Additionally, though she had been created to be a help to the man, she would now desire to rule over him, and, in return, he would rule over her! Recalling that all of these were negative consequences, we now can understand more clearly the struggle.
What really happened?
The consequences of sin brought an awareness of flesh, a separation from God, and struggles in the very purpose for which God had created both the man and the woman.
Why the struggle, we ask?
We struggle so hard in our marriages because those consequences remain for mankind. We now have a keen awareness of our own flesh and its desires and are ruled by them; we are separated from God and live apart from Him; and we fight and struggle within the consequences of sin declared from the beginning.
The picture is bleak. Is there no hope? Must we always stand on the outside looking in to God’s perfect ways, but never enter in?
Oh, no, no, no, my friend! There is an answer, but it must be God’s way, and not our own. What, then, is the answer?
First, we must be reconciled to God, and He has made that possible through Jesus Christ. In actuality, He reaches out and calls us to return to Him! And the struggles of life serve to cause us to see our need for Him.
Secondly, we must subdue the flesh. We must understand that it is impossible for our flesh to produce any good thing. Our flesh only produces selfishness and strife, both in actions and words. We must allow the Spirit of the Living God to fill us and control us. For if you recall, it was the presence of the Spirit of God that Adam and Eve lost which caused them to become so aware of their flesh.

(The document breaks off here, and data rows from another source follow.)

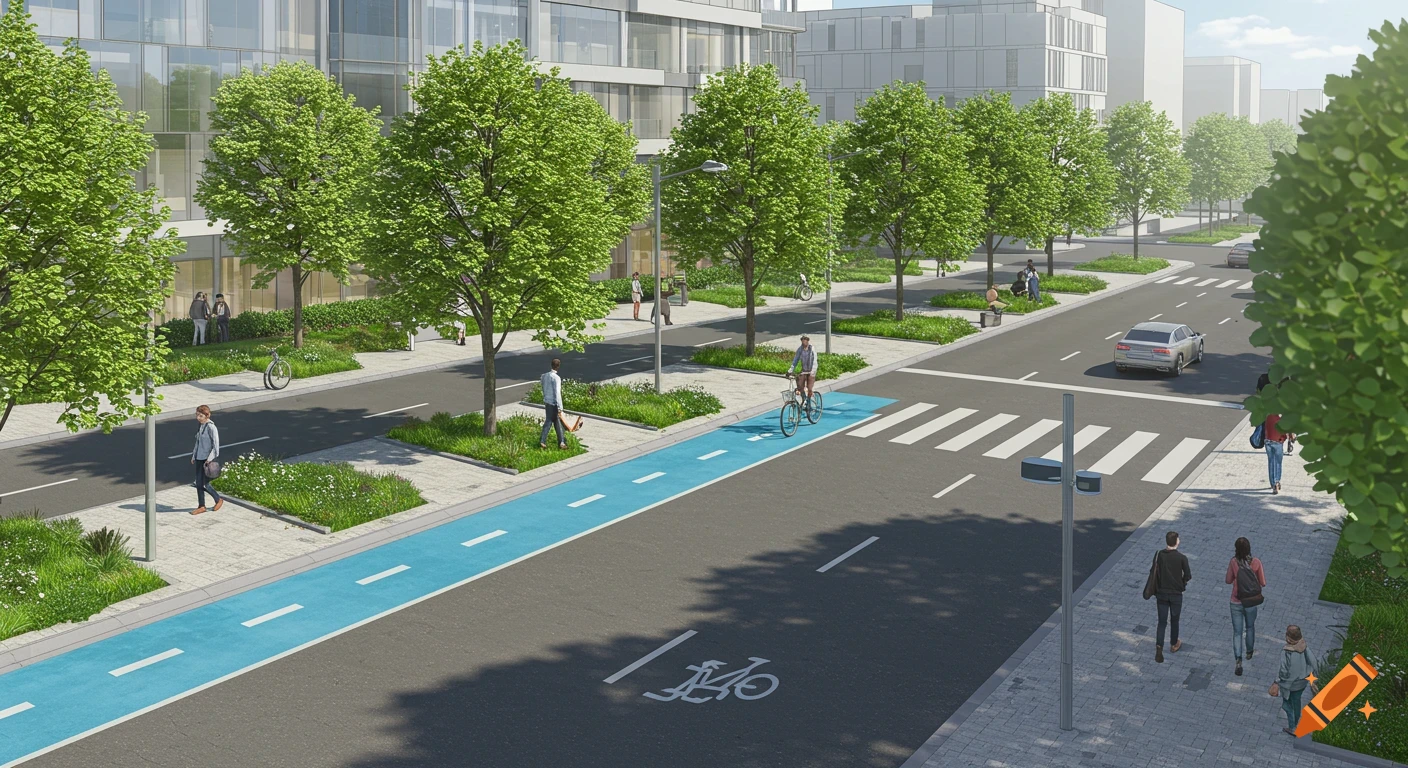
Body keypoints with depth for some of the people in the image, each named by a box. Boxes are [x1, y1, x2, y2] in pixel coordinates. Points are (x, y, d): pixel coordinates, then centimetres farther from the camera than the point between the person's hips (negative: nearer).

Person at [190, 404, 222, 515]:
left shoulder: (211, 427, -16)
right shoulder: (200, 426, 8)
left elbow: (215, 445, -16)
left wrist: (210, 458, -19)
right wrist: (193, 456, 17)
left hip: (207, 460, -8)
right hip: (199, 458, 8)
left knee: (205, 484, -2)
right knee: (198, 484, 9)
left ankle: (219, 500, 19)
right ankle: (201, 507, 19)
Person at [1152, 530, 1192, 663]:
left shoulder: (1159, 555, -7)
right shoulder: (1182, 558, -15)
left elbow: (1154, 574, -1)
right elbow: (1188, 576, -8)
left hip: (1161, 593, 1)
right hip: (1176, 594, -1)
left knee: (1162, 622, 5)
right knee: (1174, 620, 18)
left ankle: (1159, 648, -9)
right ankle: (1174, 645, 35)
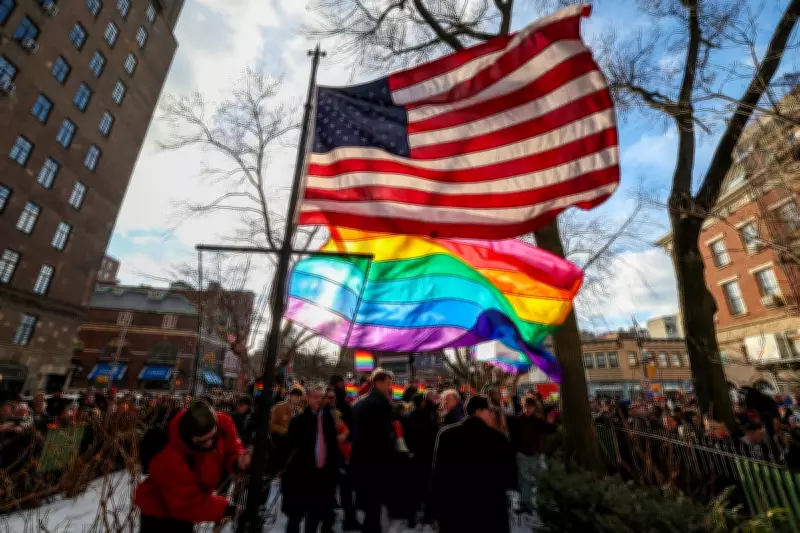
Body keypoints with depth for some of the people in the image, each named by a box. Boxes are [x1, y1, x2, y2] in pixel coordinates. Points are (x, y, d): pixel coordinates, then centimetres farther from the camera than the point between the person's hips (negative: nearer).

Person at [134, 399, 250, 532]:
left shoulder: (222, 424, -28)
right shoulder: (170, 459, -40)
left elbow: (230, 450, -9)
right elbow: (187, 504, -30)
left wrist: (237, 462, -31)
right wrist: (227, 509, -31)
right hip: (159, 511, -5)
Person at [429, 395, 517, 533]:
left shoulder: (446, 434, -4)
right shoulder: (498, 438, -12)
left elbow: (437, 474, -3)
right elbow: (510, 479, -3)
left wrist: (436, 509, 5)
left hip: (453, 511, 2)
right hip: (490, 514, -2)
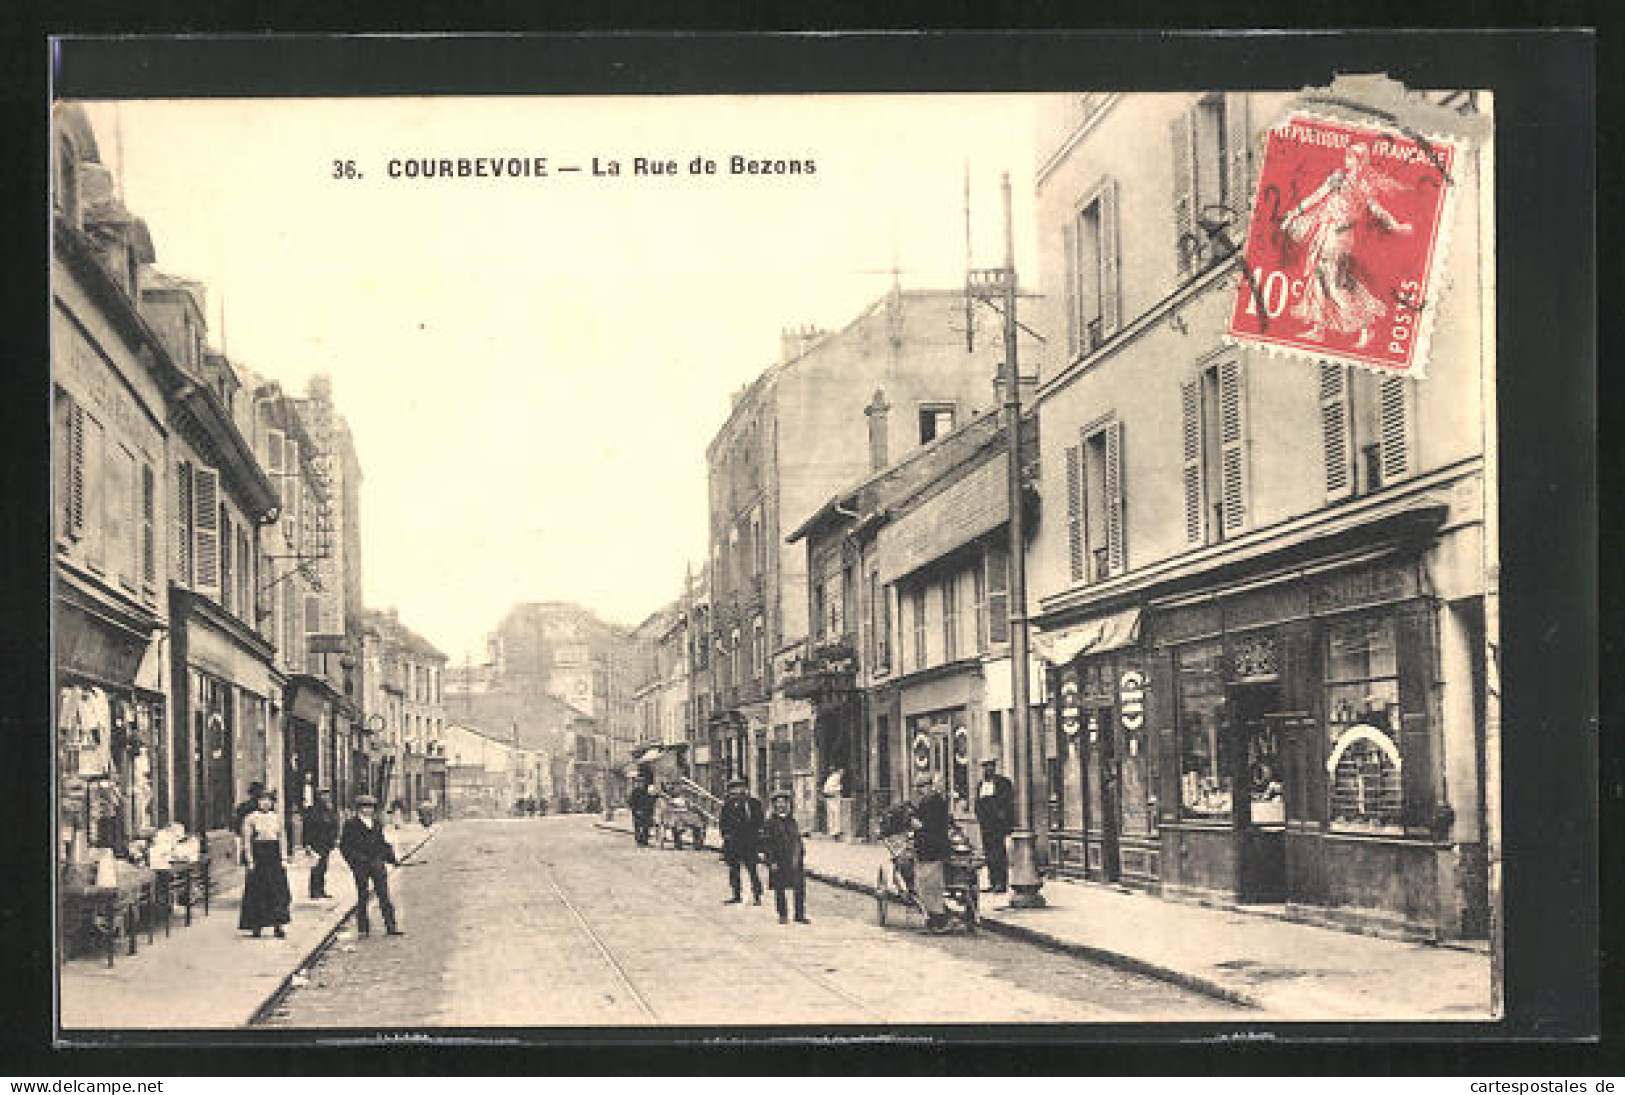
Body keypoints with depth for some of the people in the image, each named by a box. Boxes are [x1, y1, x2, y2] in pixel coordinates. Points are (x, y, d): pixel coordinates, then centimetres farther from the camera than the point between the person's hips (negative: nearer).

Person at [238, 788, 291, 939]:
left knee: (277, 891, -1)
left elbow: (282, 838, 11)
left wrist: (284, 858, 3)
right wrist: (250, 860, -10)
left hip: (274, 855, 3)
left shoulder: (277, 817, 10)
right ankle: (256, 926, 8)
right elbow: (247, 840, -3)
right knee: (257, 892, 0)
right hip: (258, 855, -3)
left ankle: (277, 925, 1)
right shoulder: (250, 818, -1)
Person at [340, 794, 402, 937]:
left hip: (377, 863, 4)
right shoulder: (351, 825, -1)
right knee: (362, 896, 2)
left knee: (384, 895, 1)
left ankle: (391, 926, 3)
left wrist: (392, 858, 12)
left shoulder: (377, 824, 13)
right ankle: (362, 928, 10)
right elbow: (344, 846, -2)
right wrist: (353, 860, -13)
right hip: (360, 865, -4)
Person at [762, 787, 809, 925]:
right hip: (778, 863, -4)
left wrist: (802, 858, 12)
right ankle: (782, 916, 12)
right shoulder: (771, 823, -3)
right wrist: (772, 861, -13)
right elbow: (766, 843, -6)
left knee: (800, 889, 3)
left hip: (794, 862, 4)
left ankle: (800, 915, 11)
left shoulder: (793, 822, 12)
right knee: (779, 890, 3)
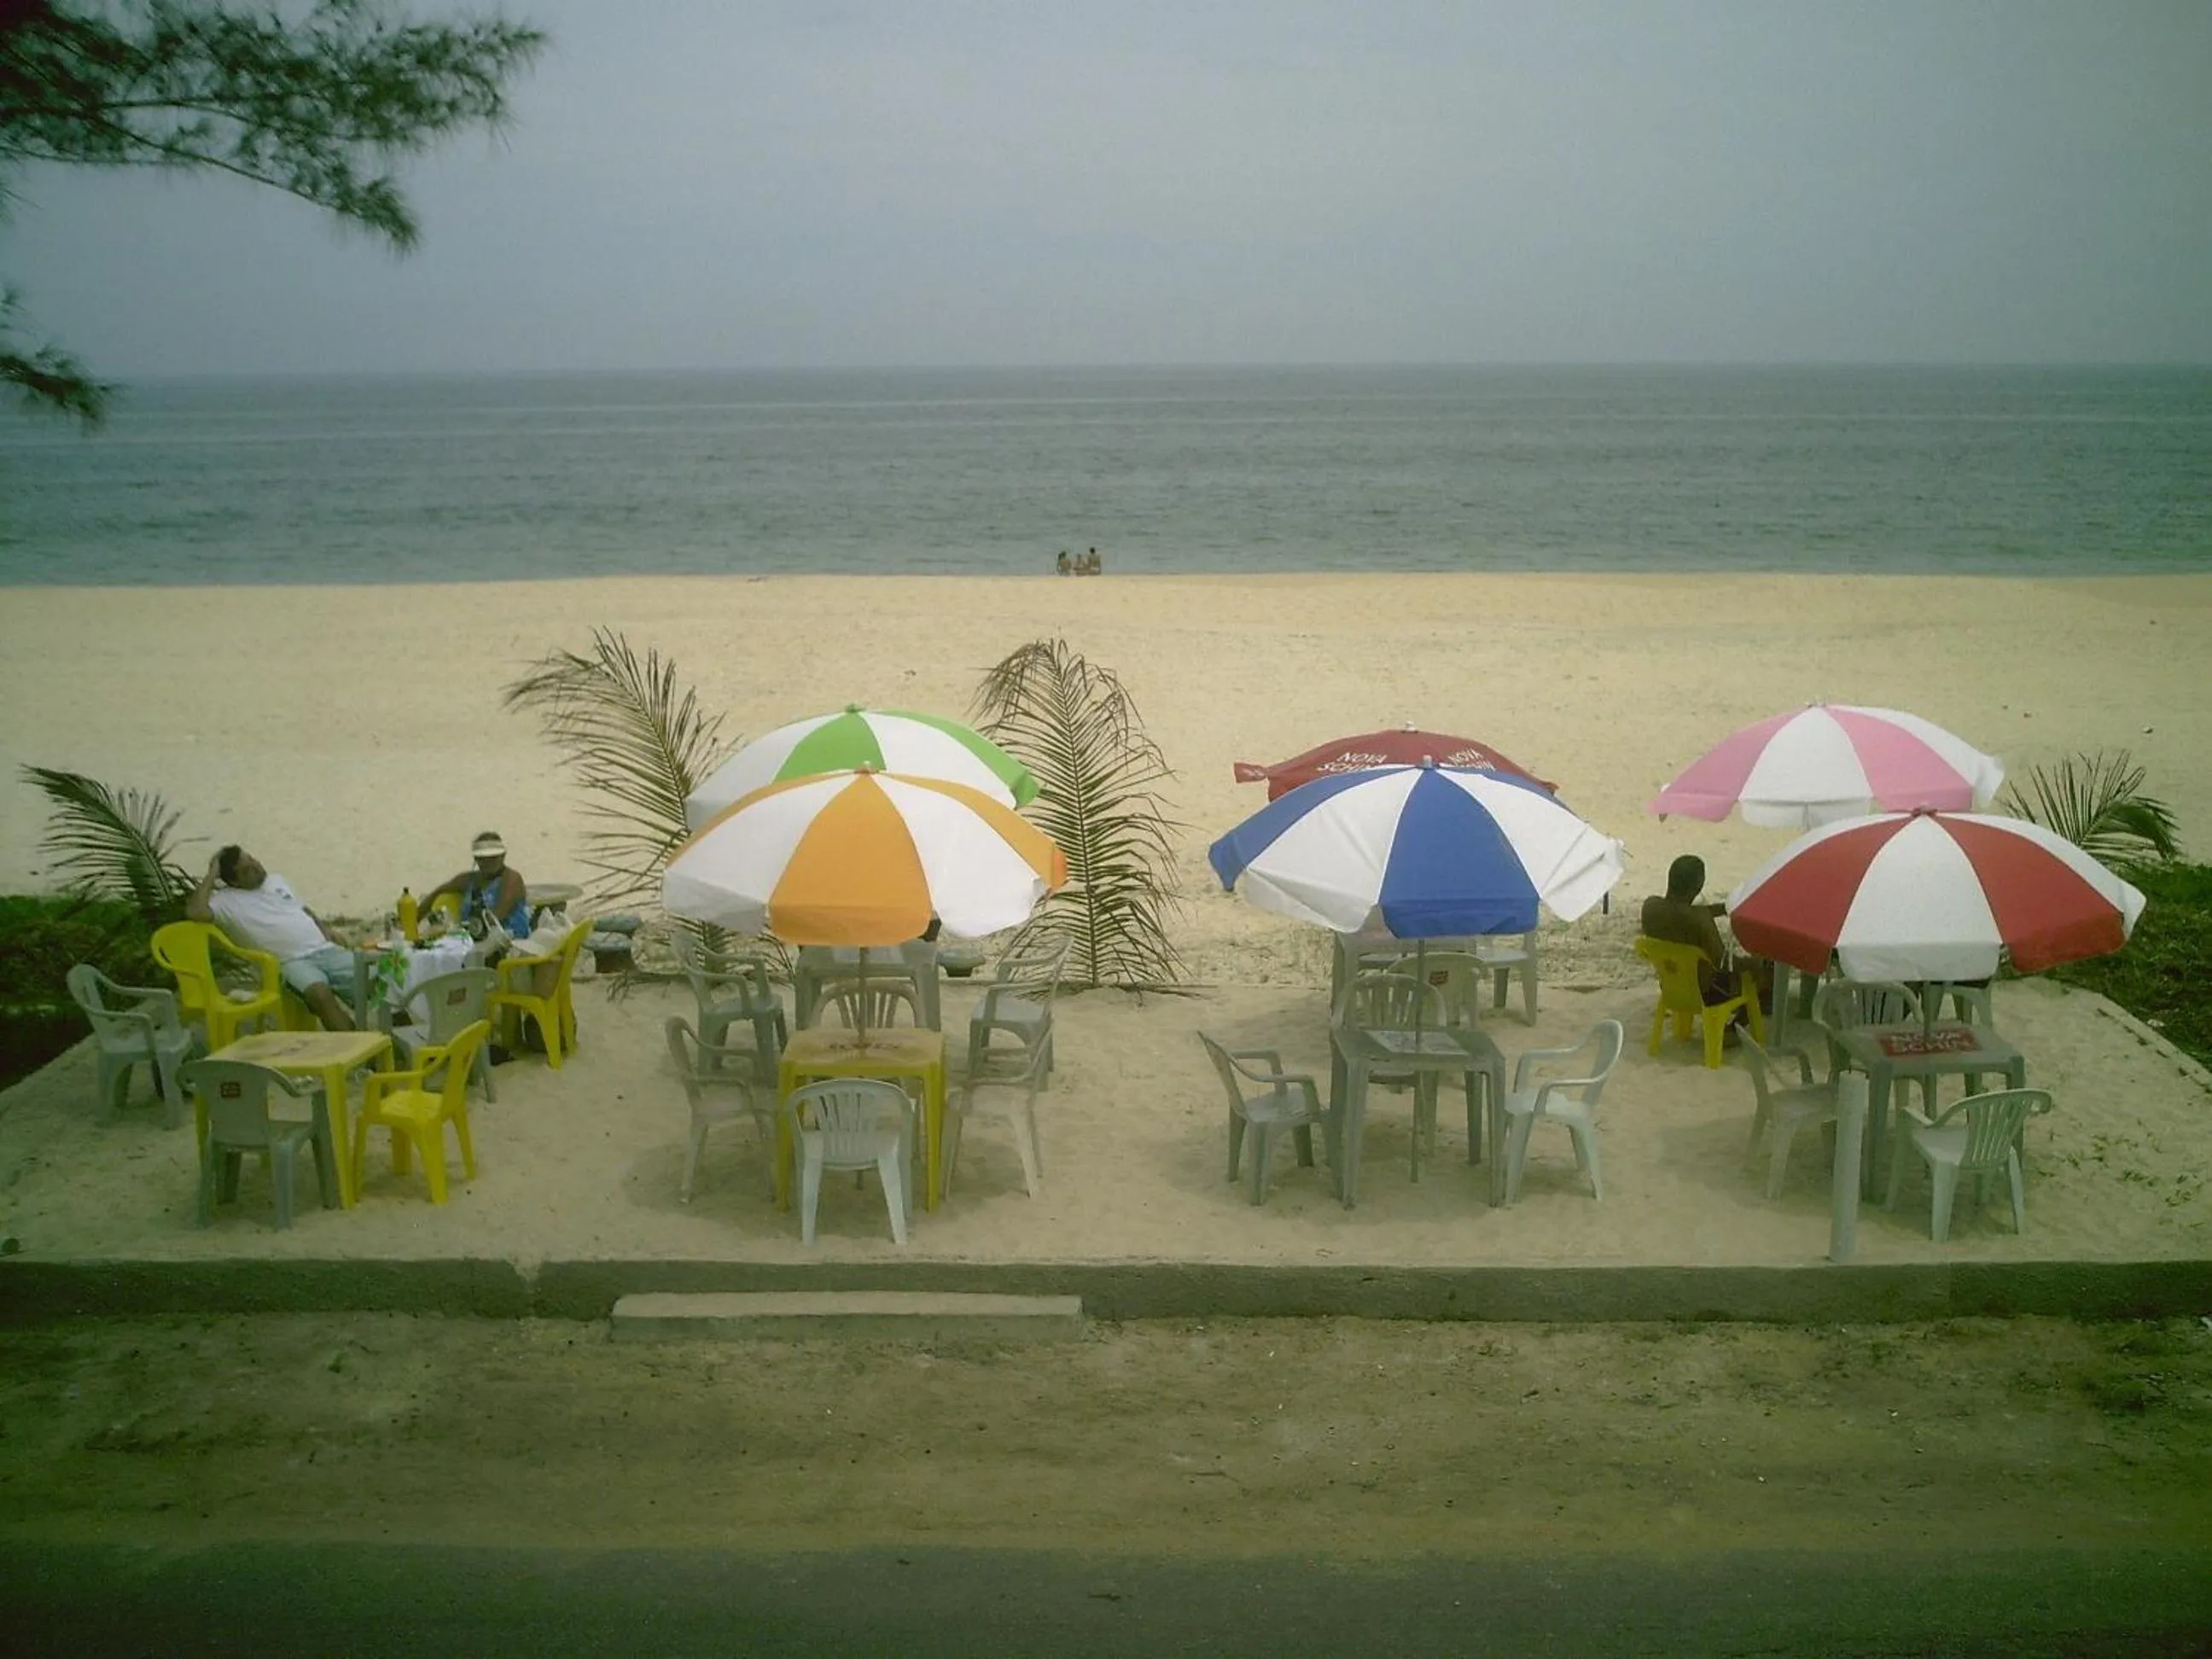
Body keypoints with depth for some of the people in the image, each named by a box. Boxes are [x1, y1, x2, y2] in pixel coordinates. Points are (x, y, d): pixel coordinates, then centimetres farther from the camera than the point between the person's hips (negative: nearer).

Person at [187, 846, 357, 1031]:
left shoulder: (277, 881, 20)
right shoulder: (227, 900, 1)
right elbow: (195, 911, -17)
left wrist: (332, 939, 12)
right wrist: (212, 874, -7)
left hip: (325, 950, 6)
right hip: (293, 962, -6)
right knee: (319, 993, -37)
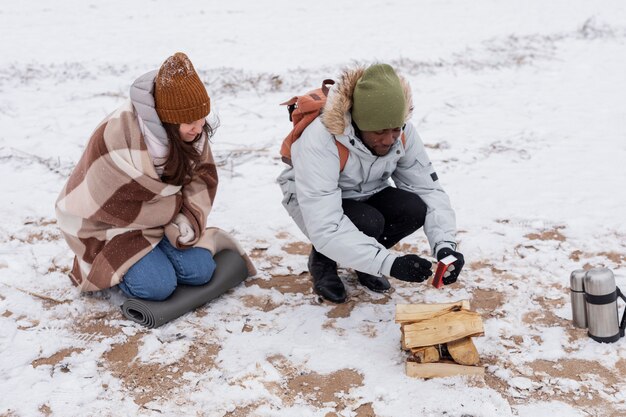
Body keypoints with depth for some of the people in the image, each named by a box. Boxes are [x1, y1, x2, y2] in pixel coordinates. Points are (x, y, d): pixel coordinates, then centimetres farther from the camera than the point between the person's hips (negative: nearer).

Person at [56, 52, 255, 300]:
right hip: (106, 222, -5)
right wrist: (179, 205, -13)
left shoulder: (192, 133, -12)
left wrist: (188, 223, -20)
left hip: (161, 217, 5)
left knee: (199, 270, -13)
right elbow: (127, 207, -24)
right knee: (158, 284, -22)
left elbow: (203, 177, -4)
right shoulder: (119, 139, -32)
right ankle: (107, 268, 6)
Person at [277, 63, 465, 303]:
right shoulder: (320, 142, -37)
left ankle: (364, 261, 3)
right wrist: (388, 263, -46)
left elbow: (429, 189, -15)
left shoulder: (402, 131, -21)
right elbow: (325, 229, -41)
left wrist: (445, 244, -32)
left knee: (415, 209, -24)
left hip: (366, 196, 5)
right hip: (313, 201, -4)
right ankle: (322, 261, -2)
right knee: (368, 223, -34)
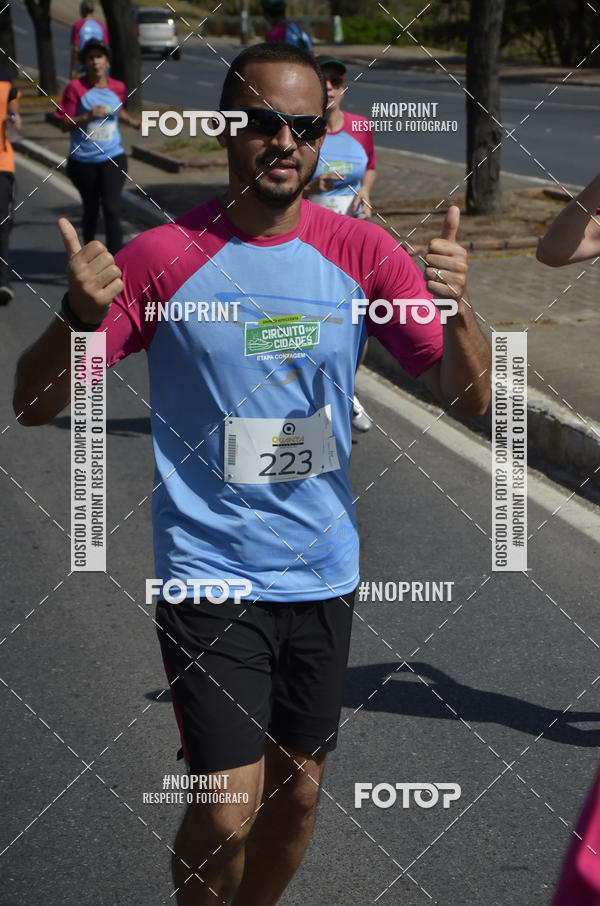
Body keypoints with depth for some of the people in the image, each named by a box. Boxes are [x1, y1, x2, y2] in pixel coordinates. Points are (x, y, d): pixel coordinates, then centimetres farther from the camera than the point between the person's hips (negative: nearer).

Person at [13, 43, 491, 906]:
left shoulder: (362, 252, -3)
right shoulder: (164, 257, -10)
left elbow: (469, 396, -2)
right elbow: (34, 405, -8)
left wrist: (454, 309, -23)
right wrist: (80, 316, -29)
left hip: (323, 572, 4)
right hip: (209, 573, -4)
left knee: (297, 792, 16)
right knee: (229, 812, -7)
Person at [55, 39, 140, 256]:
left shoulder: (118, 88, 3)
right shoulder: (76, 88, -8)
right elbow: (65, 124, -7)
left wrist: (132, 122, 9)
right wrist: (88, 116, -21)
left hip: (112, 158, 1)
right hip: (83, 161, -1)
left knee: (112, 210, -11)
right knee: (91, 209, 15)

And finally, we must return to the purpose for which God created us. For the man, dressing and keeping the garden seemed to have the concepts of provision and protection woven within. And for the woman, God’s creative purpose would include being a help and companion to the man. Additionally, from that union of the two becoming one, God would bring children into the marriage for the husband and wife to nurture, love, and raise to the glory of God.
Three things are a must: 1) a living, loving relationship with The Lord, 2) control by the Spirit of God, and 3) walking in the calling for which God created you.
The struggles will diminish, the joy will increase, and you will forever delight that you entered in!